In October 1917 the Russian art was in a phase of crisis. It was obvious both for the art critics and the artists. “In the end of the war it was necessary to mention art crisis”, Efros wrote. The First World War did not become an impulse for the renewal of the Russian art with its Renaissance at the turn of the 19th–20th centuries and in the period of avant-garde. N. Punin wrote: “We do not know when the revolution has begun: the war had not an end”. The Revolution “finished” in the period of the Civil War in 1921. 1917 was a turning point in the evolution of the Russian art undergoing the reform of artistic education, emigration of the Russian artists, formation of the Soviet culture and birth of new mass audience.

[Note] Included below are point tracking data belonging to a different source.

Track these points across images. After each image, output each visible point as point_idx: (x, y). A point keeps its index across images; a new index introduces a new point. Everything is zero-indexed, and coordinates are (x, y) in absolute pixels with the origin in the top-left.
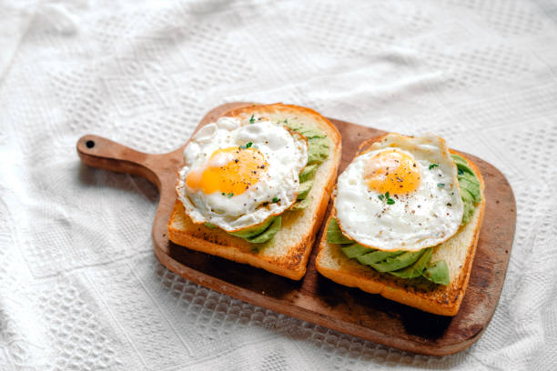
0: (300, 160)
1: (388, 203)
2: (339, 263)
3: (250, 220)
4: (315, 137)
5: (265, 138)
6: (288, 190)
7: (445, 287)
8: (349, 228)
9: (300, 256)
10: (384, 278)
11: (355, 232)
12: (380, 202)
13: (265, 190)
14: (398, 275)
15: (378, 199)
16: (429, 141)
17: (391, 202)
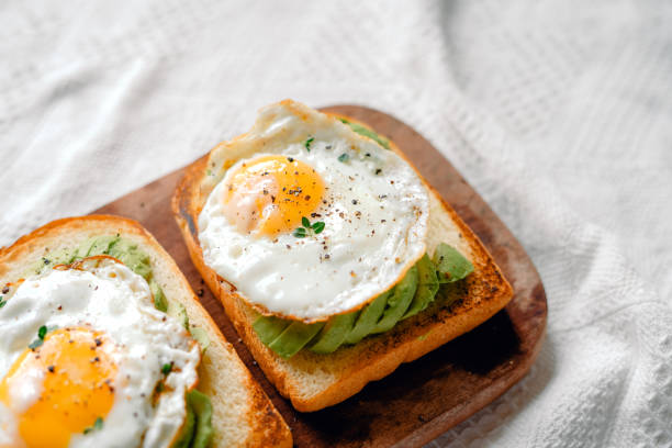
0: (134, 288)
1: (317, 232)
3: (165, 430)
4: (111, 245)
5: (50, 305)
6: (167, 340)
7: (472, 275)
8: (306, 308)
9: (270, 414)
11: (321, 306)
12: (304, 240)
13: (140, 368)
14: (414, 312)
15: (300, 240)
16: (270, 117)
17: (319, 228)
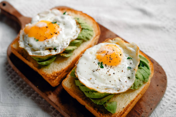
0: (74, 36)
1: (101, 67)
2: (71, 86)
3: (40, 53)
4: (87, 29)
5: (64, 22)
6: (62, 46)
7: (112, 114)
8: (79, 72)
9: (56, 77)
10: (87, 99)
11: (80, 74)
12: (98, 65)
13: (52, 43)
14: (93, 101)
15: (97, 64)
16: (133, 46)
17: (102, 67)
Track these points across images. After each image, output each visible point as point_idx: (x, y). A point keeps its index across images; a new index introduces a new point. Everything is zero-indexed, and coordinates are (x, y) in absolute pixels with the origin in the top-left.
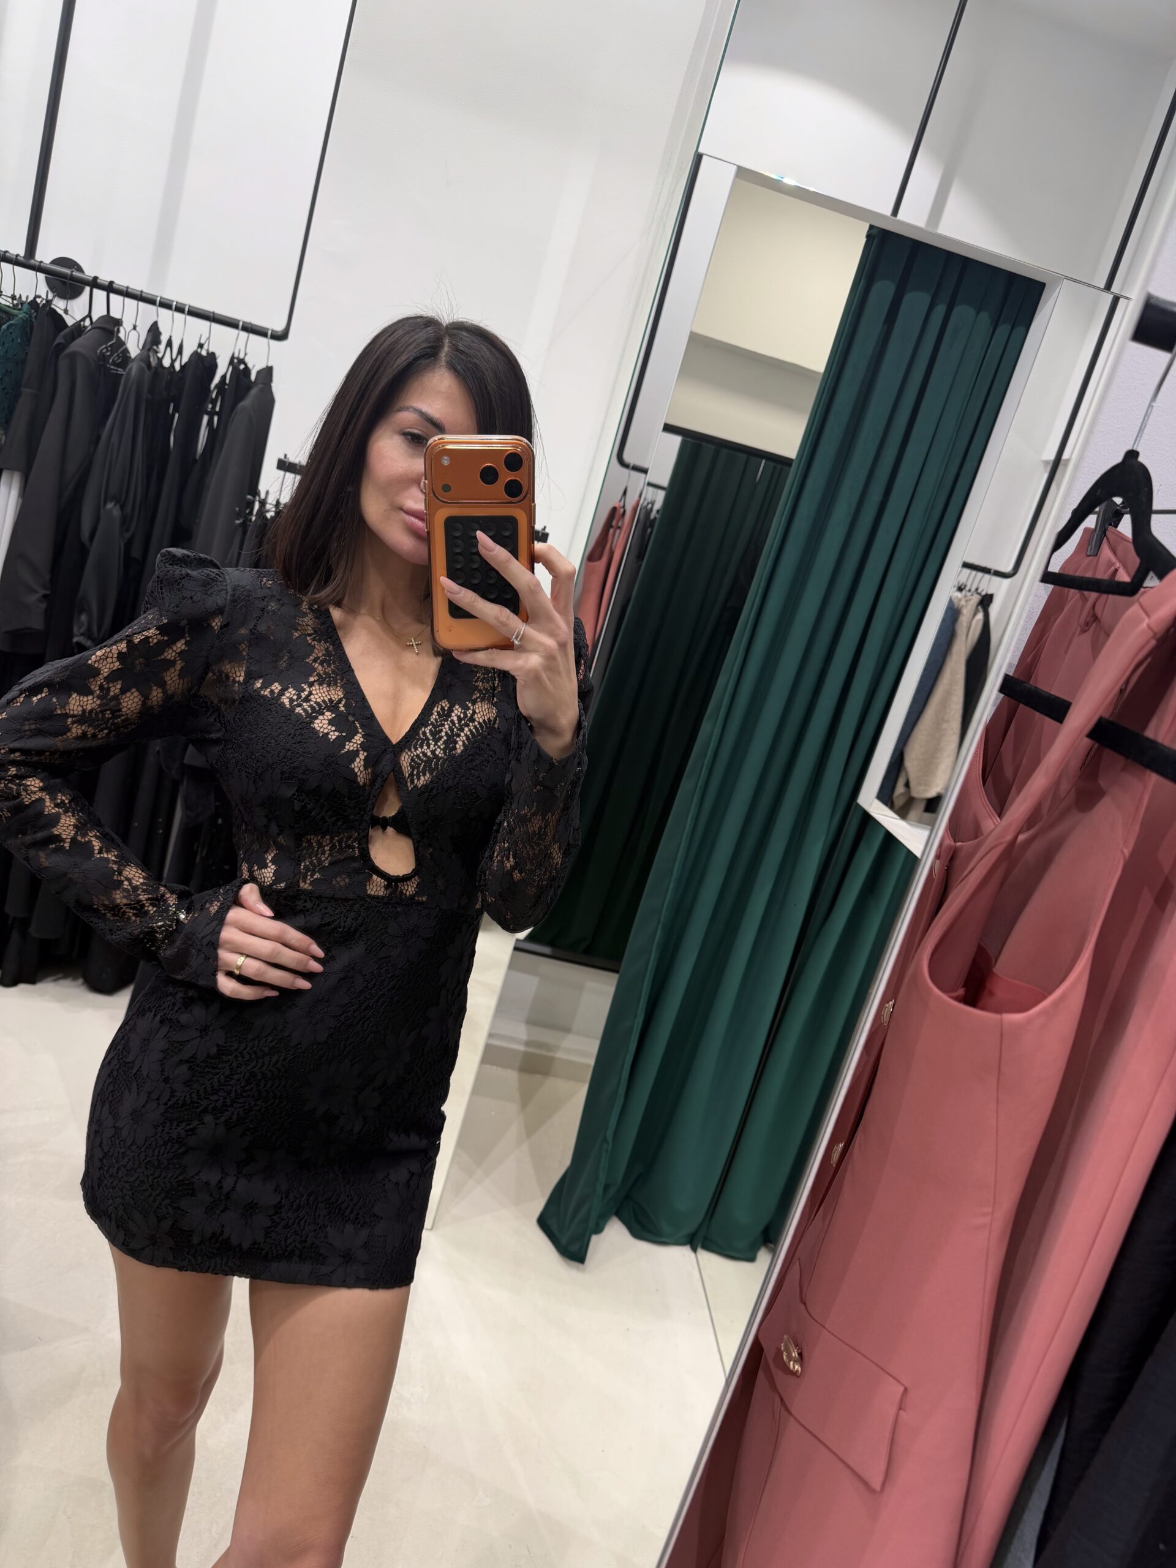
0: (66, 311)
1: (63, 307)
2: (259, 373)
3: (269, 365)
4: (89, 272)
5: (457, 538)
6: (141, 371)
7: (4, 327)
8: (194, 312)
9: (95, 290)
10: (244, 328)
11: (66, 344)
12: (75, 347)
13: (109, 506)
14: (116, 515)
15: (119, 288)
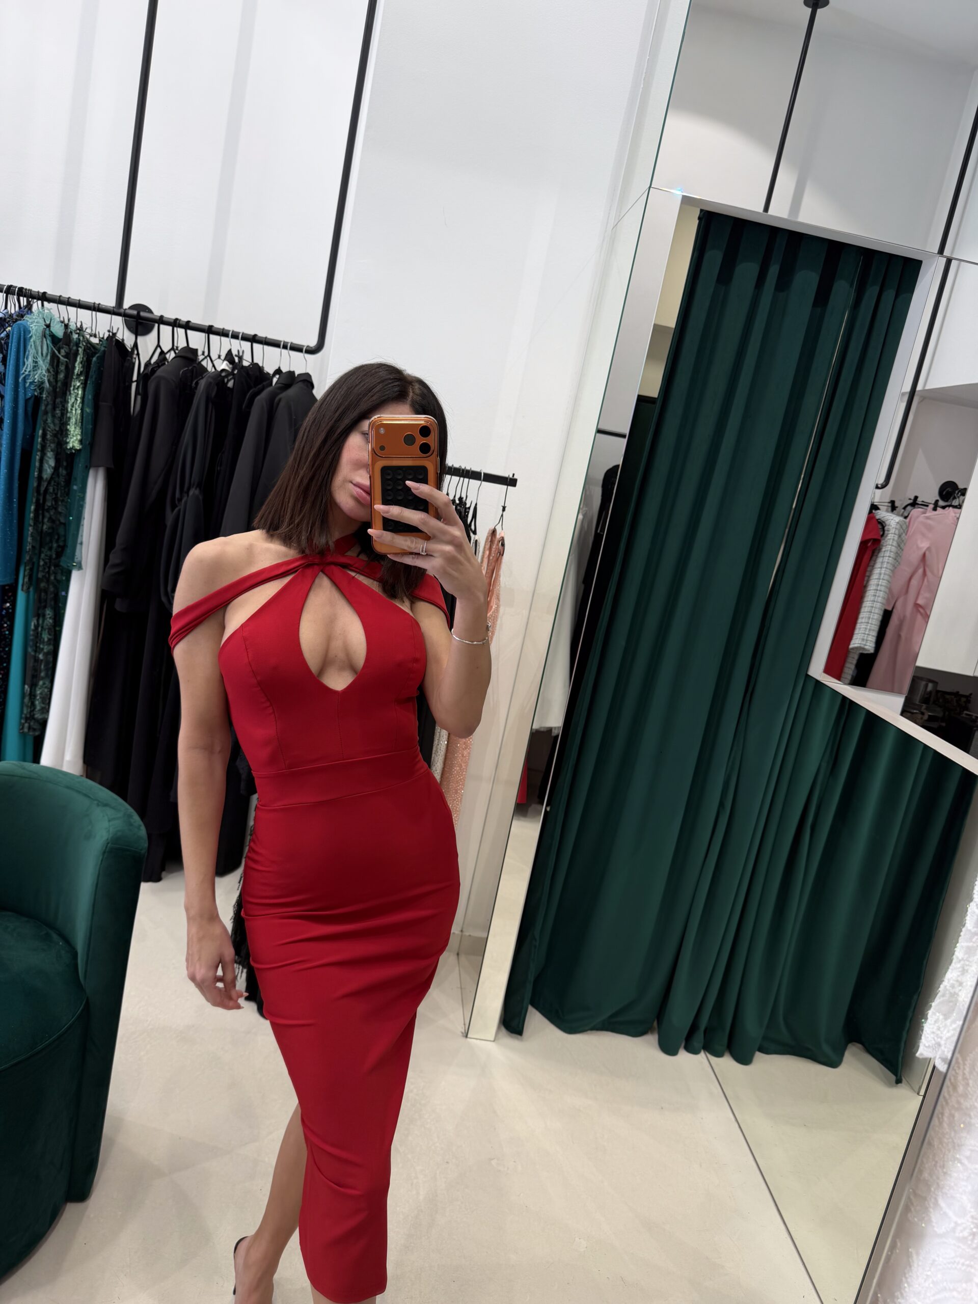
3: (308, 372)
4: (157, 313)
5: (389, 480)
6: (209, 386)
7: (94, 359)
8: (245, 338)
9: (162, 326)
10: (285, 347)
11: (153, 371)
12: (159, 372)
13: (194, 492)
14: (201, 498)
15: (181, 323)
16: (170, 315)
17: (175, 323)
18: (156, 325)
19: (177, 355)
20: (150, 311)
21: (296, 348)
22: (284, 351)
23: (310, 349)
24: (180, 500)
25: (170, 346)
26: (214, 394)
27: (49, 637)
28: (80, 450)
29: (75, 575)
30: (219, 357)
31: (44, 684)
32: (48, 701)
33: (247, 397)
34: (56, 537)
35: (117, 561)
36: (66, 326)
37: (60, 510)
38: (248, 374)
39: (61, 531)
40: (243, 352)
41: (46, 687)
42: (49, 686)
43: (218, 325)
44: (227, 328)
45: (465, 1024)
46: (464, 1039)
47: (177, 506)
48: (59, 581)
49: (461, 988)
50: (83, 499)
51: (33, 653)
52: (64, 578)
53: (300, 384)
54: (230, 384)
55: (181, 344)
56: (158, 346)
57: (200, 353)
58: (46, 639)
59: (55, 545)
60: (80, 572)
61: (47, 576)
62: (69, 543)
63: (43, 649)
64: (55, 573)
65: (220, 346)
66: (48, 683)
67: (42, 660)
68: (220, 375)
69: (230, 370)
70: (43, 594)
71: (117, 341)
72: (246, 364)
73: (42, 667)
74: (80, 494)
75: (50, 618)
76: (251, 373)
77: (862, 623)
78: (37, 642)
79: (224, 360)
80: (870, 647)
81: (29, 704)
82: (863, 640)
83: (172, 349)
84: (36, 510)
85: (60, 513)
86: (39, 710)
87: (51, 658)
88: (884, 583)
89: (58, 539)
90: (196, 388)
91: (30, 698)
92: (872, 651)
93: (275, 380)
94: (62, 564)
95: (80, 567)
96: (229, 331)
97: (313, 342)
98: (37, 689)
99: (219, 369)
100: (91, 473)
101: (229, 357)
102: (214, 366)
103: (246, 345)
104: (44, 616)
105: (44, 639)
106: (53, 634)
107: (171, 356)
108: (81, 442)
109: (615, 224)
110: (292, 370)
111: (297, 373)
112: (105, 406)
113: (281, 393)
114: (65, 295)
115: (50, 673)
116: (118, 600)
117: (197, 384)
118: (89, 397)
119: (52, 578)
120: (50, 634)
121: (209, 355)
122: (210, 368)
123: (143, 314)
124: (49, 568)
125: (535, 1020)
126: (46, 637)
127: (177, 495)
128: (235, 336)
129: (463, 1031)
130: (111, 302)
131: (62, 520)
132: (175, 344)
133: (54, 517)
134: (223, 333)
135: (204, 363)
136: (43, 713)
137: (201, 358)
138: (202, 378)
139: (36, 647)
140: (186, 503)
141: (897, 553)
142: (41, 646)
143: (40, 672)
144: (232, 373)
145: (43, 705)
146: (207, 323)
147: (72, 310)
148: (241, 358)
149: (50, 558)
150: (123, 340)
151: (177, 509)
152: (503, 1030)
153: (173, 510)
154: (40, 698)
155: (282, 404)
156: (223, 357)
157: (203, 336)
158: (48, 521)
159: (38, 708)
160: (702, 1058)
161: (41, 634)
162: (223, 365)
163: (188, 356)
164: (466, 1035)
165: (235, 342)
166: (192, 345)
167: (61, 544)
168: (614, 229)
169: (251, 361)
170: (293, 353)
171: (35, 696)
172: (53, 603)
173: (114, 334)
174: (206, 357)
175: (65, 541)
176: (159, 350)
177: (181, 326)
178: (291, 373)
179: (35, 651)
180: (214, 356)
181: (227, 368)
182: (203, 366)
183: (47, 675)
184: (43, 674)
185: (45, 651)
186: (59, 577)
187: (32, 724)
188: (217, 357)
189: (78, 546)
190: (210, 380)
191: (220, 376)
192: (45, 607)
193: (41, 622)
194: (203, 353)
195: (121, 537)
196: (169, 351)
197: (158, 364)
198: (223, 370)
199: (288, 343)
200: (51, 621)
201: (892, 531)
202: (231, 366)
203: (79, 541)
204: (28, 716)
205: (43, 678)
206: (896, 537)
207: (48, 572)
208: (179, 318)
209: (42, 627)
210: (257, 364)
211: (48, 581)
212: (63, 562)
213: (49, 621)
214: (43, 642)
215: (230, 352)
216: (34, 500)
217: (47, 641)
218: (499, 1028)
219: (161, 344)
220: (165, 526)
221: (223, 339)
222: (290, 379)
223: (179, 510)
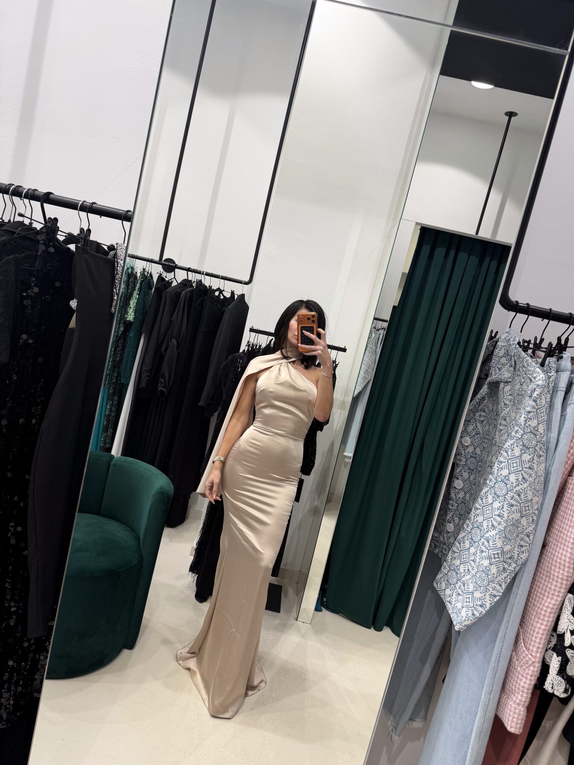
0: (166, 277)
1: (165, 276)
2: (238, 296)
3: (243, 293)
4: (177, 263)
10: (235, 281)
18: (176, 269)
19: (184, 283)
20: (174, 262)
21: (240, 282)
23: (245, 282)
28: (133, 322)
31: (110, 431)
45: (296, 613)
46: (296, 621)
55: (185, 278)
58: (113, 410)
71: (162, 277)
84: (114, 350)
97: (247, 279)
100: (142, 335)
108: (134, 318)
110: (237, 292)
114: (135, 254)
119: (119, 382)
120: (115, 408)
123: (171, 263)
129: (296, 617)
130: (157, 258)
132: (183, 278)
145: (108, 441)
157: (196, 275)
163: (188, 283)
164: (297, 620)
172: (118, 394)
173: (160, 275)
183: (111, 427)
200: (116, 402)
205: (109, 428)
211: (116, 383)
216: (114, 346)
219: (176, 277)
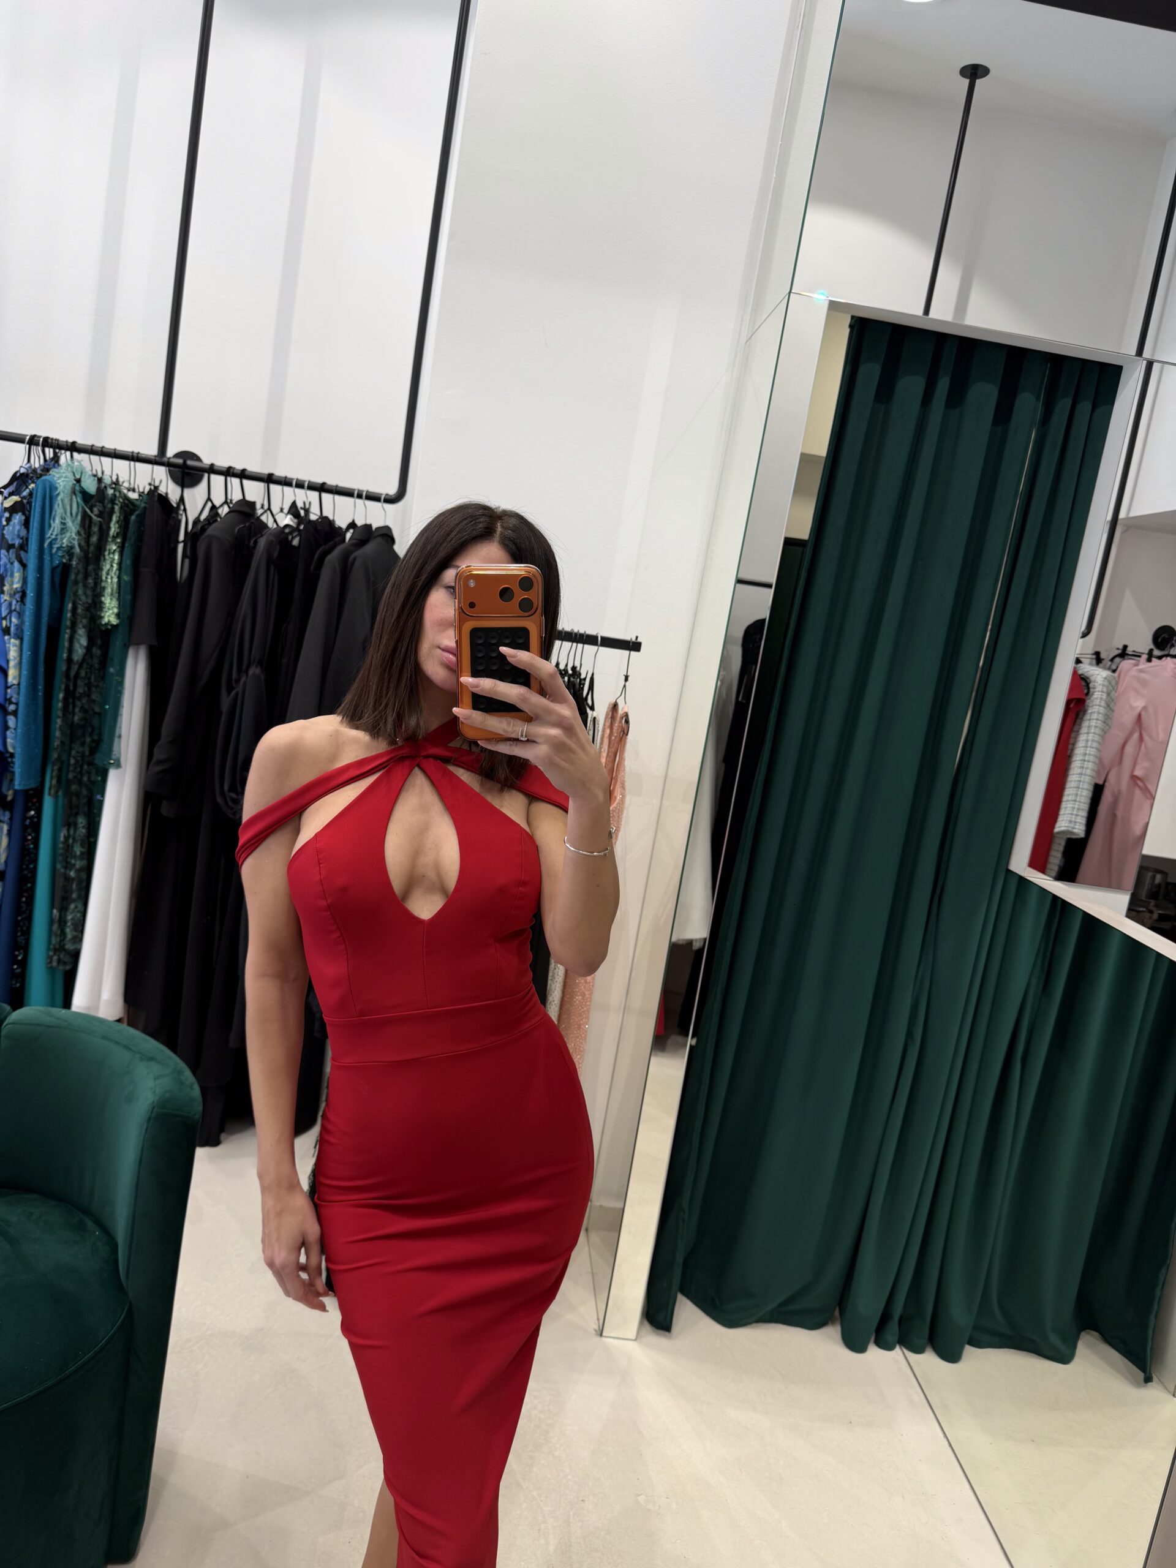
3: (387, 525)
4: (207, 460)
5: (480, 645)
6: (270, 544)
7: (133, 518)
8: (312, 487)
9: (213, 476)
10: (360, 496)
11: (203, 529)
12: (211, 530)
13: (254, 670)
14: (263, 677)
15: (235, 471)
16: (222, 463)
17: (228, 472)
18: (206, 475)
19: (231, 509)
20: (198, 459)
21: (373, 497)
22: (359, 502)
23: (389, 498)
24: (238, 681)
25: (223, 499)
26: (276, 554)
27: (83, 850)
28: (117, 626)
29: (113, 775)
30: (282, 510)
31: (76, 907)
32: (81, 928)
33: (316, 556)
34: (90, 730)
35: (163, 756)
36: (100, 480)
37: (94, 697)
38: (316, 530)
39: (95, 722)
40: (310, 503)
41: (78, 912)
42: (82, 910)
43: (279, 473)
44: (290, 475)
45: (598, 1319)
46: (598, 1338)
47: (233, 688)
48: (93, 783)
49: (593, 1274)
50: (121, 683)
51: (62, 870)
52: (99, 778)
53: (379, 540)
54: (296, 542)
55: (236, 496)
56: (209, 499)
57: (258, 506)
58: (78, 853)
59: (88, 740)
60: (119, 770)
61: (79, 776)
62: (106, 738)
63: (74, 865)
64: (89, 773)
65: (282, 496)
66: (80, 906)
67: (73, 879)
68: (284, 532)
69: (295, 525)
70: (74, 799)
71: (160, 495)
72: (313, 517)
73: (74, 886)
74: (117, 678)
75: (83, 827)
76: (319, 528)
77: (1068, 801)
78: (67, 857)
79: (289, 512)
80: (1079, 830)
81: (59, 932)
82: (1070, 822)
83: (226, 502)
84: (65, 699)
85: (94, 701)
86: (70, 940)
87: (84, 875)
88: (1093, 751)
89: (91, 734)
90: (255, 547)
91: (60, 925)
92: (1082, 835)
93: (348, 535)
94: (97, 761)
95: (118, 765)
96: (292, 479)
97: (392, 489)
98: (68, 913)
99: (282, 524)
100: (131, 653)
101: (293, 510)
102: (275, 521)
103: (313, 496)
104: (75, 825)
105: (75, 853)
106: (86, 846)
107: (224, 511)
108: (118, 615)
109: (750, 335)
110: (368, 522)
111: (374, 527)
112: (147, 572)
113: (356, 550)
114: (98, 444)
115: (83, 893)
116: (165, 803)
117: (256, 543)
118: (128, 562)
119: (85, 779)
120: (83, 847)
121: (269, 509)
122: (271, 523)
123: (190, 463)
124: (82, 766)
125: (686, 1311)
126: (78, 850)
127: (234, 675)
128: (300, 485)
129: (597, 1328)
130: (152, 450)
131: (97, 709)
132: (229, 497)
133: (86, 707)
134: (286, 482)
135: (264, 518)
136: (74, 943)
137: (259, 512)
138: (262, 536)
139: (67, 862)
140: (245, 684)
141: (1106, 715)
142: (73, 861)
143: (72, 893)
144: (297, 529)
145: (75, 933)
146: (265, 470)
147: (106, 461)
148: (307, 511)
149: (83, 755)
150: (167, 494)
151: (233, 693)
152: (647, 1326)
153: (229, 693)
154: (72, 924)
155: (357, 564)
156: (286, 510)
157: (261, 486)
158: (80, 711)
159: (69, 936)
160: (899, 1355)
161: (72, 847)
162: (286, 520)
163: (245, 510)
164: (601, 1335)
165: (298, 491)
166: (249, 498)
167: (96, 737)
168: (748, 343)
169: (319, 514)
170: (369, 503)
171: (65, 922)
172: (86, 809)
173: (156, 488)
174: (265, 511)
175: (100, 734)
176: (209, 505)
177: (235, 475)
178: (368, 527)
179: (66, 868)
180: (275, 509)
181: (291, 523)
182: (262, 522)
183: (79, 897)
184: (74, 896)
185: (78, 866)
186: (93, 778)
187: (62, 956)
188: (279, 510)
189: (116, 740)
190: (272, 538)
191: (283, 534)
192: (77, 814)
193: (72, 832)
194: (262, 507)
195: (167, 727)
196: (222, 505)
197: (208, 521)
198: (287, 526)
199: (363, 491)
200: (84, 831)
201: (1099, 688)
202: (296, 521)
203: (117, 734)
204: (57, 946)
205: (74, 901)
206: (1104, 696)
207: (81, 773)
208: (233, 465)
209: (74, 839)
210: (326, 518)
211: (80, 782)
212: (98, 759)
213: (82, 831)
214: (75, 857)
215: (294, 504)
216: (63, 687)
217: (80, 856)
218: (641, 1323)
219: (212, 497)
220: (221, 713)
221: (286, 489)
222: (366, 534)
223: (237, 694)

After the Revolution an artist was under the hardest conditions among other representatives of the creative professions.
In 1924 A. Lunacharsky wrote: “Russian sculpture is in the greatest decline. The painting still exists, but on its last legs. The best artists strive overseas. Only orders from abroad can feed them. The state does not buy anything. The State art purchase fund is destroyed. May be the graphic designers have a better situation due to the illustrated editions, but our wonderful graphic is going through difficulties and conceptual disorder”. Artists and art historians proposed to “put a question point-blank: is an easel painting necessary in the USSR?”.
In the 1920s the art market was in a difficult situation, collecting was complicated and collector’s destiny vague. How did the Soviet art change in the next few decades? Could the Soviet art come to live again during the 20th century? What is “renaissance” in this context? The report based on archival materials and periodicals makes the new stresses in the artistic life of the 1920s and 1930s and about the Soviet art in general.